DOCUMENT PASSAGE |
+ + + + + + +

Today our cohort woke up bright and early to head to Philadelphia to visit UPENN. For me, this was especially exciting because in addition to touring a renowned university, it would be my first trip on the subway. After getting our tickets from a machine strikingly similar to the ticket machines at BART stations, I noticed one major difference between BART and the New York Subway System. Like other aspects of New York City culture, the subway was much faster than BART in terms of pace. The doors open and close much faster, which helps explain the more aggressive nature that we were given a taste of on our way from JFK to our hotel. Upon arriving at Penn Station, we found that all Amtrak trains were delayed indefinitely due to a power outage. After 45 minutes of waiting and watching a video on the security at Amtrak stations, we finally boarded our train.
After a rather uneventful train ride, we arrived at our destination, Philadelphia. Due to our delay, we missed the informational session, the part of the visit I was looking forward to the most. However, also due to the delay, we had time to walk slowly through Philadelphia and look at Drexel's campus. I thought the Drexel campus was neat and interesting, but when we arrived at the UPENN campus, I was blown away. Each building appeared almost castle-like and gave off a Hogwarts feel. One reason why I really like UPENN and want to apply there is that as we walked around, I felt as if the atmosphere was relaxed, even though the curriculum is rigorous, the four college system, and the size. I think that I would enjoy the undergraduate size because it's large enough that I wouldn't know everyone in my class, but as I walk around I'm sure that I would find someone that I know. Unfortunately we had to cut our tour a little short in order to make our lunch with two students and two outreach officers.
Our lunch was extremely beneficial because the students offered insight about what it is like to attend UPENN. Moreover, the two outreach officers told us that they were looking first and foremost for students who pushed themselves to take the most difficult curriculum offered at his/her high school and maintained high grades. This was a surprise for me because I had always thought that the SAT scores are what admission officers weighed the most.

+ + + + + + +

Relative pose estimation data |
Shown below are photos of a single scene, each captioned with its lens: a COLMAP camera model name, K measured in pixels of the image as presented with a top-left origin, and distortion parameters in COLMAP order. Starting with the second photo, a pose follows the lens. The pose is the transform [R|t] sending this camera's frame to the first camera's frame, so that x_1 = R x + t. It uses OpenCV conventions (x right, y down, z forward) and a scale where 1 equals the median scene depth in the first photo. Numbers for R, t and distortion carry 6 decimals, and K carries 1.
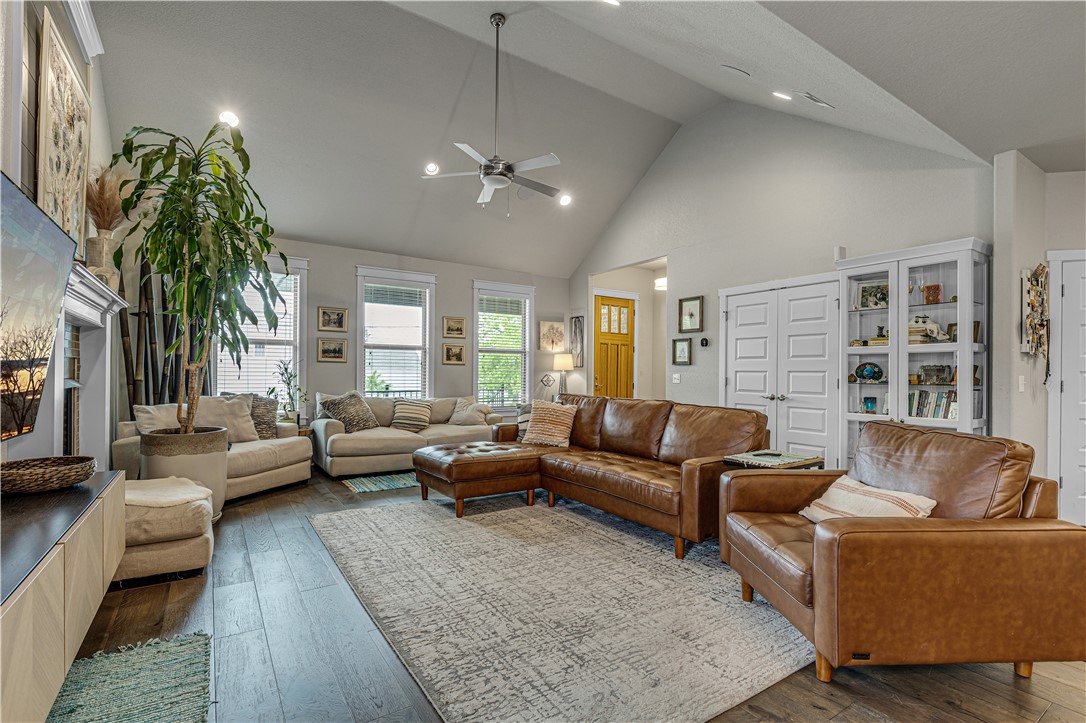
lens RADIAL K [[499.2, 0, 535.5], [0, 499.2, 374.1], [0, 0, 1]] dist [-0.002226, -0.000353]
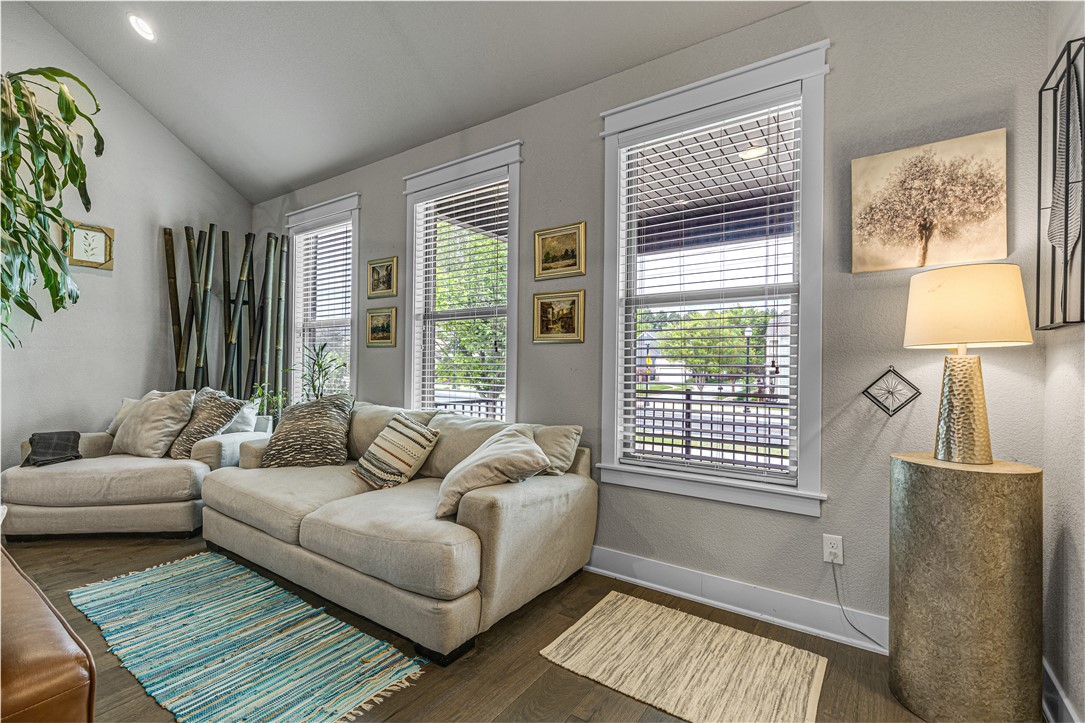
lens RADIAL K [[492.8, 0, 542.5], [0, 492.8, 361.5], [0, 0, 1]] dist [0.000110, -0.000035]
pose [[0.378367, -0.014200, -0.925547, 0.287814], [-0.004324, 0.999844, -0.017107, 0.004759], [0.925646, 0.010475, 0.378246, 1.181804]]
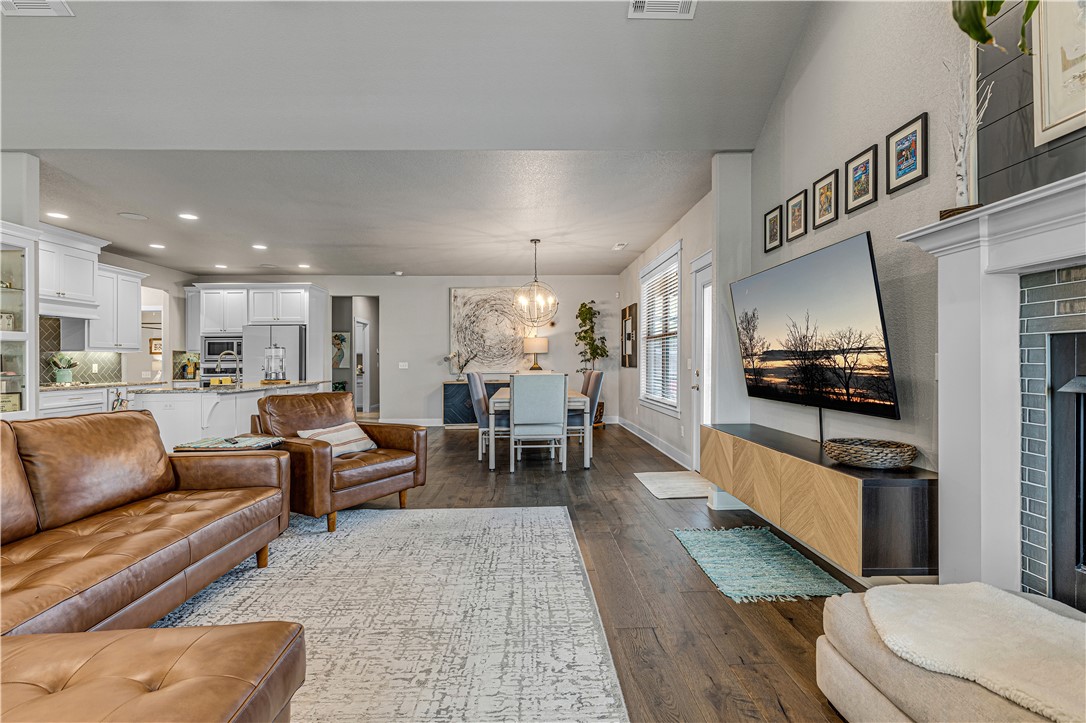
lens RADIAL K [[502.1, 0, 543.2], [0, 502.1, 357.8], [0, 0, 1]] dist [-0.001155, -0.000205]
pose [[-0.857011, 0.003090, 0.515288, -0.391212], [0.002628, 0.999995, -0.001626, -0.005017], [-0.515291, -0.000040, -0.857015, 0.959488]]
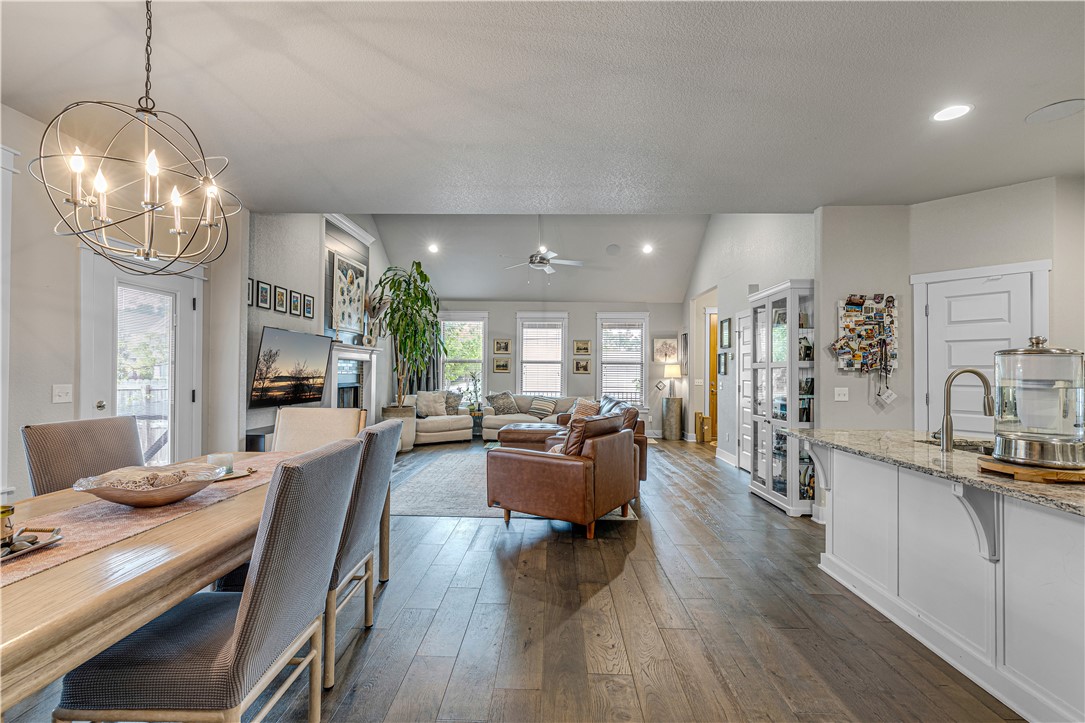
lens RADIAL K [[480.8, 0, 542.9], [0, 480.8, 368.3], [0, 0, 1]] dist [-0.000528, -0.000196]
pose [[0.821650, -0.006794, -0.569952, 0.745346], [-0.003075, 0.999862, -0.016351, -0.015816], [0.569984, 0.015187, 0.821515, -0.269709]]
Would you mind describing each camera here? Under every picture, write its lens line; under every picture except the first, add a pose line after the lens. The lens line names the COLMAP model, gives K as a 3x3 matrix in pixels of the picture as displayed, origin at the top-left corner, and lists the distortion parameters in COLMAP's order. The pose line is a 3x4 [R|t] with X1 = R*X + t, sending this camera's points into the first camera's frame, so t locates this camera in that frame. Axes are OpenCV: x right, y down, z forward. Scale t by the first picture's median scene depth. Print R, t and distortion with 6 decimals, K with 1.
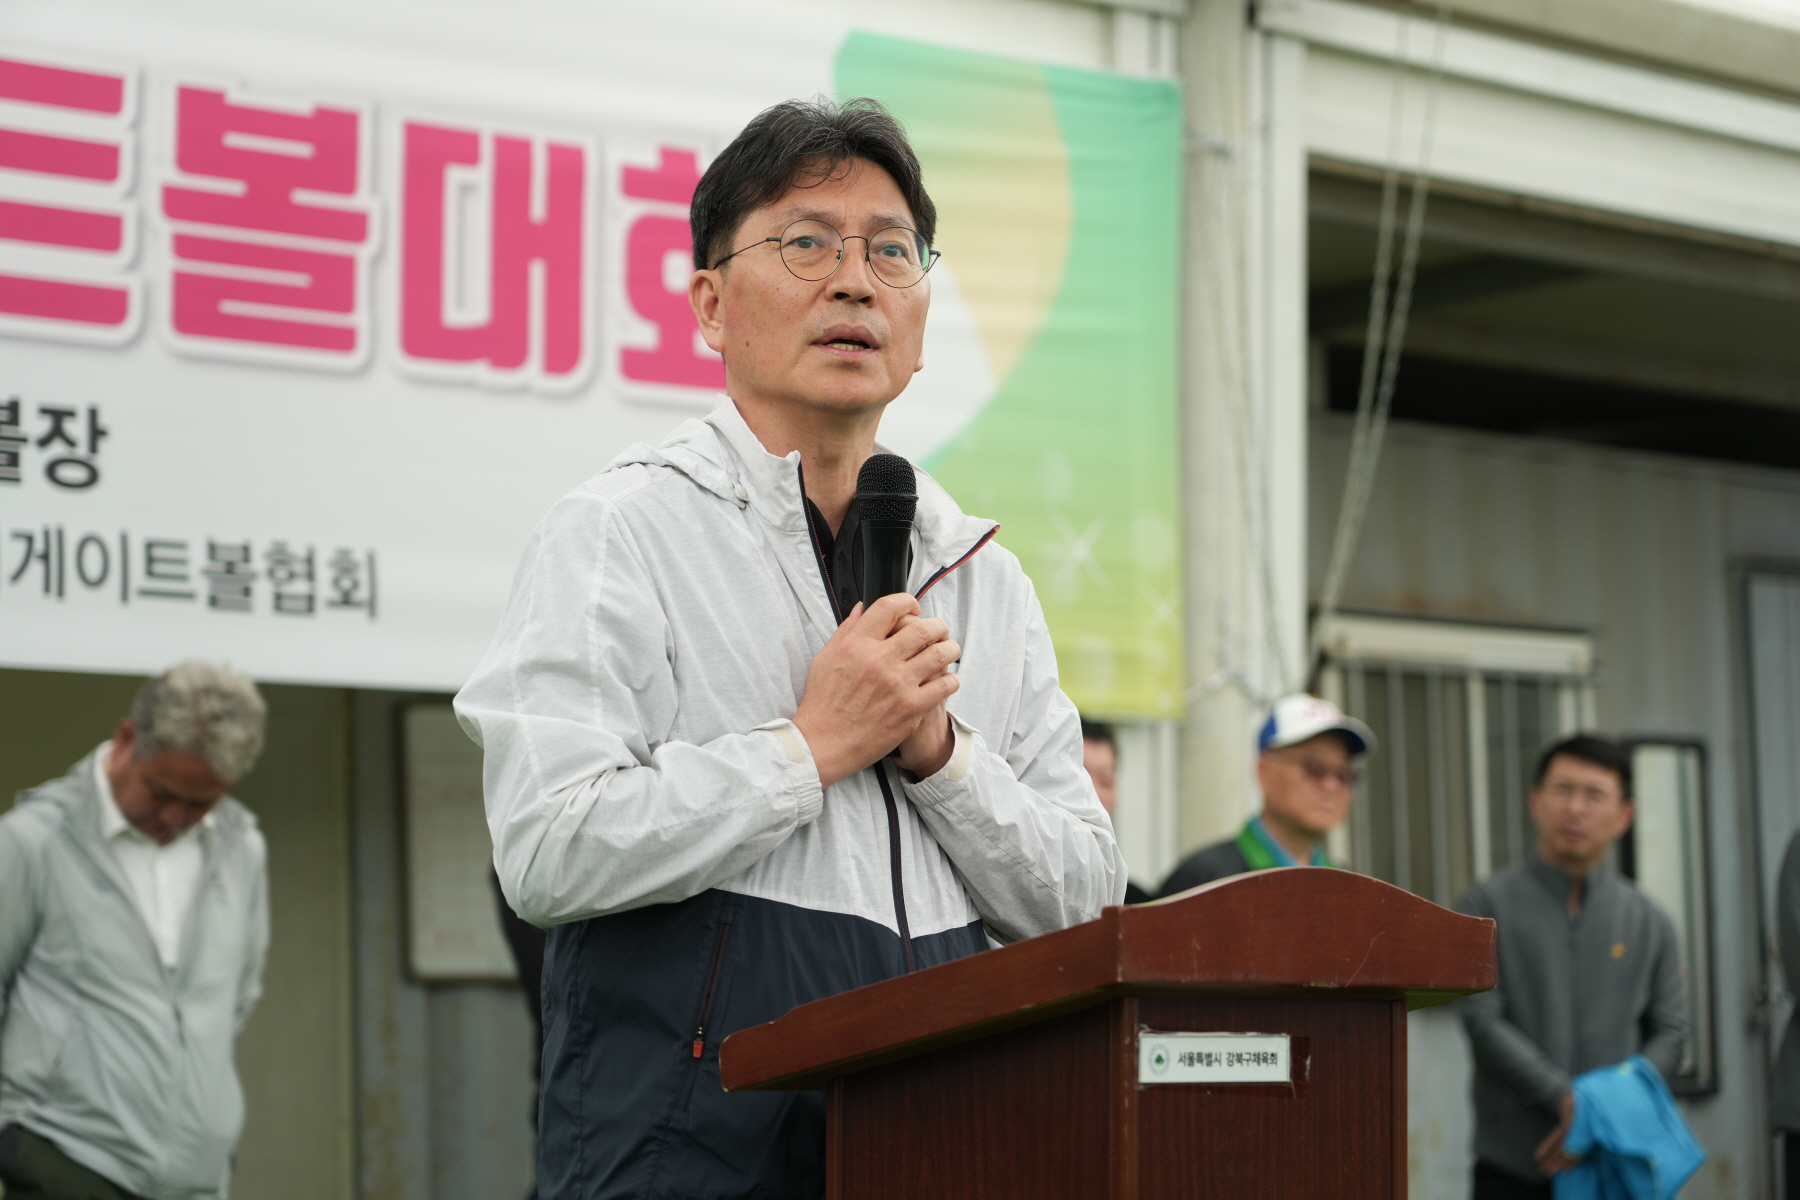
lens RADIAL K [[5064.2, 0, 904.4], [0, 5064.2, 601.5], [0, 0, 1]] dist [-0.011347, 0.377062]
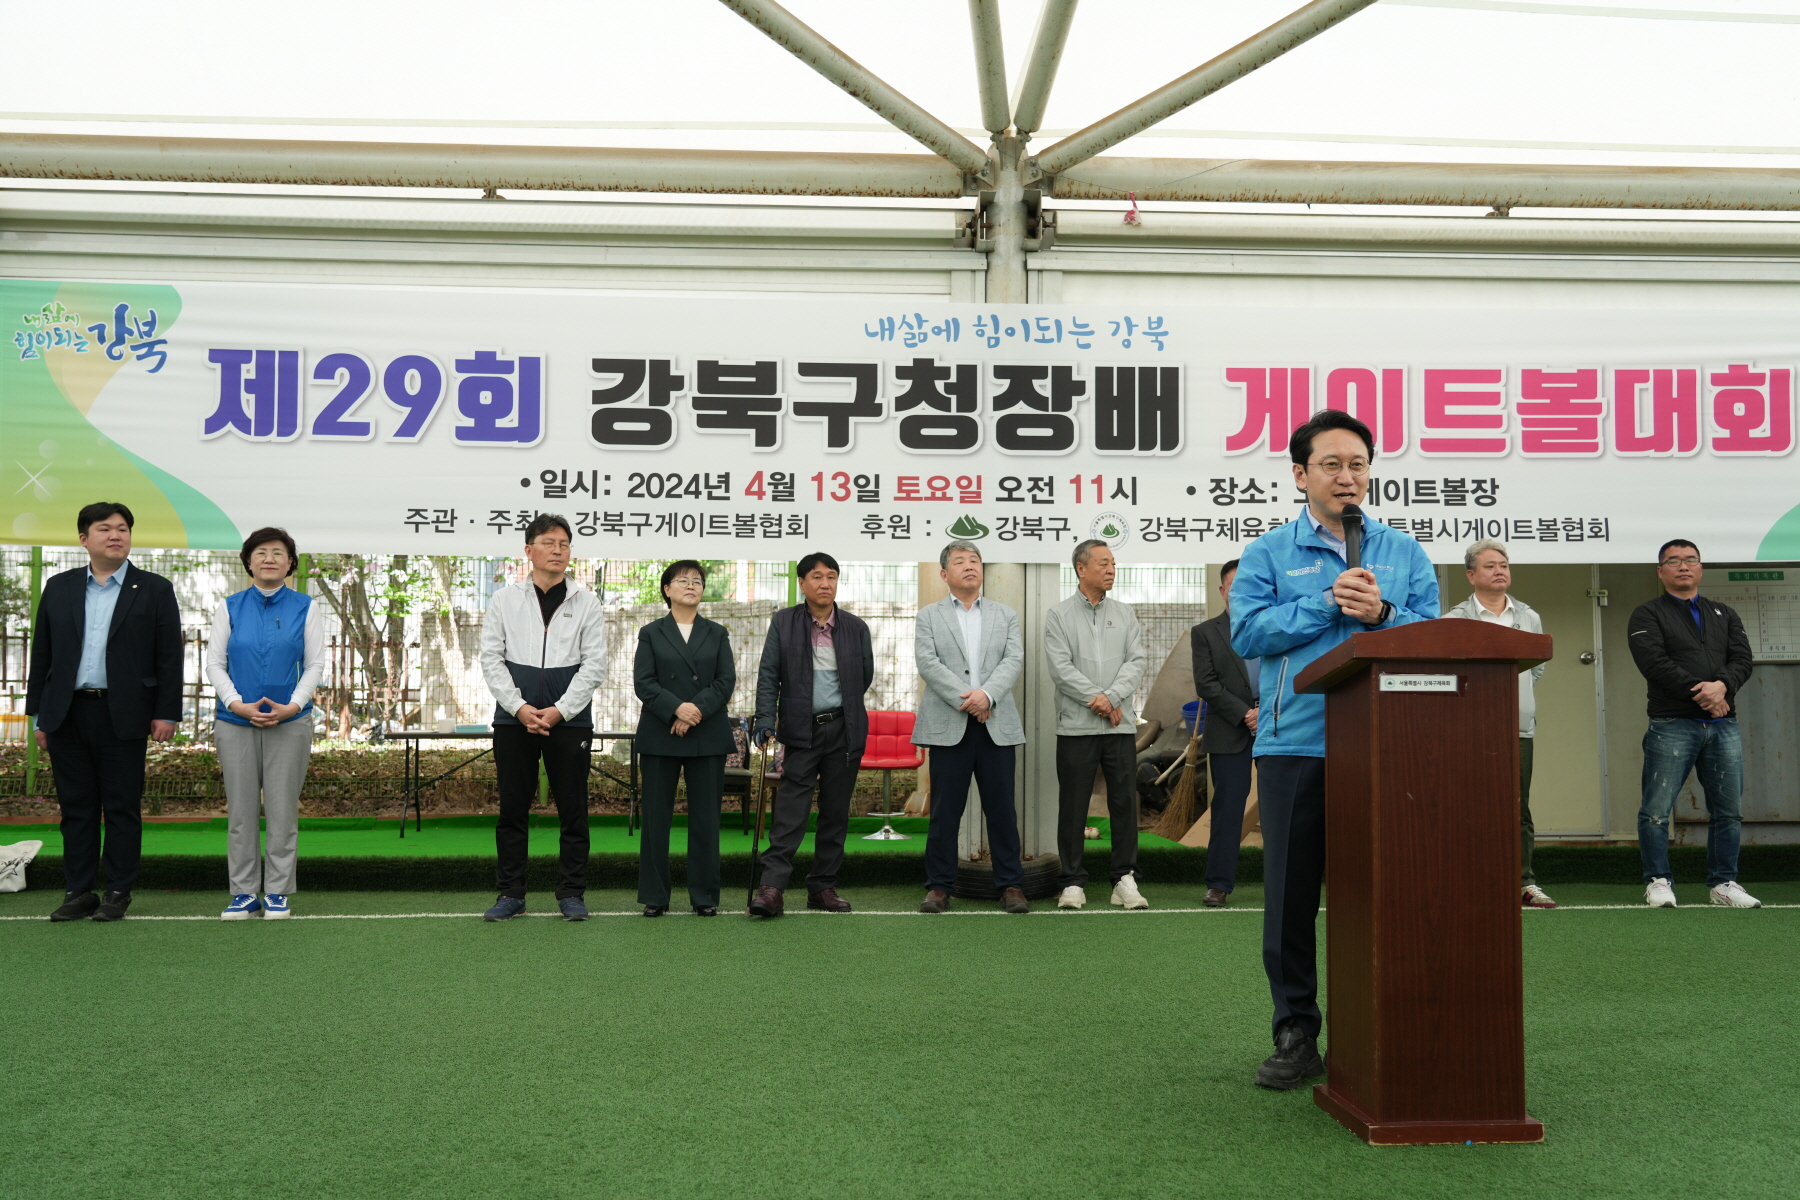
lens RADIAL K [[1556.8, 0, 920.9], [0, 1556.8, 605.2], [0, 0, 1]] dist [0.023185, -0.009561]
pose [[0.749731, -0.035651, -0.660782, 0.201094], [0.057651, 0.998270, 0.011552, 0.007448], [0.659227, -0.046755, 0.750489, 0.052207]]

+ + + + + + +

EXERCISE TASKS |
[1] For each statement below, say yes or no to whether it agrees with the college visit post, and quote the words of the post that decide it. (a) The Amtrak trains were delayed because of a power outage. (b) The group attended the informational session at UPENN. (c) The outreach officers said they looked first and foremost at SAT scores.
[2] Retype the part of the college visit post between "Today our cohort" and "boarded our train.", inclusive.

SOLUTIONS TO THE TASKS |
[1]
(a) Yes: "all Amtrak trains were delayed indefinitely due to a power outage"
(b) No: "Due to our delay, we missed the informational session"
(c) No: "they were looking first and foremost for students who pushed themselves to take the most difficult curriculum offered at his/her high school and maintained high grades"

[2]
Today our cohort woke up bright and early to head to Philadelphia to visit UPENN. For me, this was especially exciting because in addition to touring a renowned university, it would be my first trip on the subway. After getting our tickets from a machine strikingly similar to the ticket machines at BART stations, I noticed one major difference between BART and the New York Subway System. Like other aspects of New York City culture, the subway was much faster than BART in terms of pace. The doors open and close much faster, which helps explain the more aggressive nature that we were given a taste of on our way from JFK to our hotel. Upon arriving at Penn Station, we found that all Amtrak trains were delayed indefinitely due to a power outage. After 45 minutes of waiting and watching a video on the security at Amtrak stations, we finally boarded our train.